Exercise: Each entry, in full: reproduce it exactly.

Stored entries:
_ _ _ _ _
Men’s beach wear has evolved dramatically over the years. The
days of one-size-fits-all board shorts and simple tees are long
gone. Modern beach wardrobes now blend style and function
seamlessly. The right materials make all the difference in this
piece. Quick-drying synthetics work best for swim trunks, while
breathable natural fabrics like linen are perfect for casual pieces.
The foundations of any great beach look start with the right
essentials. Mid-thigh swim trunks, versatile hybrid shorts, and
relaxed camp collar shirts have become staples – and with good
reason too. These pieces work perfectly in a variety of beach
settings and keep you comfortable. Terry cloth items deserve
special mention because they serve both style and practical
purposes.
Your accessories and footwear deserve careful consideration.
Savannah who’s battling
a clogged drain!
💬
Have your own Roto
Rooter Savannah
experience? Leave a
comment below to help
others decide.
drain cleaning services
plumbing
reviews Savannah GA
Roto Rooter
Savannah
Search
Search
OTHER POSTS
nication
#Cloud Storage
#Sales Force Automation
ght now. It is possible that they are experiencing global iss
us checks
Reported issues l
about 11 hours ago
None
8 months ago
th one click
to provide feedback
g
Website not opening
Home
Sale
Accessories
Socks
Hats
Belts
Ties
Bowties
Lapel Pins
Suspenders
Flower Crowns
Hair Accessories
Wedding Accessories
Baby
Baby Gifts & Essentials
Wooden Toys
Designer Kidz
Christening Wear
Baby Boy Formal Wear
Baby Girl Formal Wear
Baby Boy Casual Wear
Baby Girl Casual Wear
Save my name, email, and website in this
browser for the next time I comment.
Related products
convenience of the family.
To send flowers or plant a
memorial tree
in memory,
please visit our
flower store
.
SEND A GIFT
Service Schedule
_ _ _ _ _
Exercise answer:
Men’s beach wear has evolved dramatically over the years. The
days of one-size-fits-all board shorts and simple tees are long
gone. Modern beach wardrobes now blend style and function
seamlessly. The right materials make all the difference in this
piece. Quick-drying synthetics work best for swim trunks, while
breathable natural fabrics like linen are perfect for casual pieces.
The foundations of any great beach look start with the right
essentials. Mid-thigh swim trunks, versatile hybrid shorts, and
relaxed camp collar shirts have become staples – and with good
reason too. These pieces work perfectly in a variety of beach
settings and keep you comfortable. Terry cloth items deserve
special mention because they serve both style and practical
purposes.
Your accessories and footwear deserve careful consideration.
Savannah who’s battling
a clogged drain!
💬
Have your own Roto
Rooter Savannah
experience? Leave a
comment below to help
others decide.
drain cleaning services
plumbing
reviews Savannah GA
Roto Rooter
Savannah
Search
Search
OTHER POSTS
nication
#Cloud Storage
#Sales Force Automation
ght now. It is possible that they are experiencing global iss
us checks
Reported issues l
about 11 hours ago
None
8 months ago
th one click
to provide feedback
g
Website not opening
Home
Sale
Accessories
Socks
Hats
Belts
Ties
Bowties
Lapel Pins
Suspenders
Flower Crowns
Hair Accessories
Wedding Accessories
Baby
Baby Gifts & Essentials
Wooden Toys
Designer Kidz
Christening Wear
Baby Boy Formal Wear
Baby Girl Formal Wear
Baby Boy Casual Wear
Baby Girl Casual Wear
Save my name, email, and website in this
browser for the next time I comment.
Related products
convenience of the family.
To send flowers or plant a
memorial tree
in memory,
please visit our
flower store
.
SEND A GIFT
Service Schedule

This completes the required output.